● **GIVEN DATA**
+--
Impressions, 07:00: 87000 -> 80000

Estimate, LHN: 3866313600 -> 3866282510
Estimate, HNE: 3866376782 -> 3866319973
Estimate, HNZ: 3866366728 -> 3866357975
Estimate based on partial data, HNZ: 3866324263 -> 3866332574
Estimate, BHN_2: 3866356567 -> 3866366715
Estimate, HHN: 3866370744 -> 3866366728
+--
● **INSTRUCTION**
From the material above, copy every line that has the word "Estimate" in it.

● **SOLUTION**
Estimate, LHN: 3866313600 -> 3866282510
Estimate, HNE: 3866376782 -> 3866319973
Estimate, HNZ: 3866366728 -> 3866357975
Estimate based on partial data, HNZ: 3866324263 -> 3866332574
Estimate, BHN_2: 3866356567 -> 3866366715
Estimate, HHN: 3866370744 -> 3866366728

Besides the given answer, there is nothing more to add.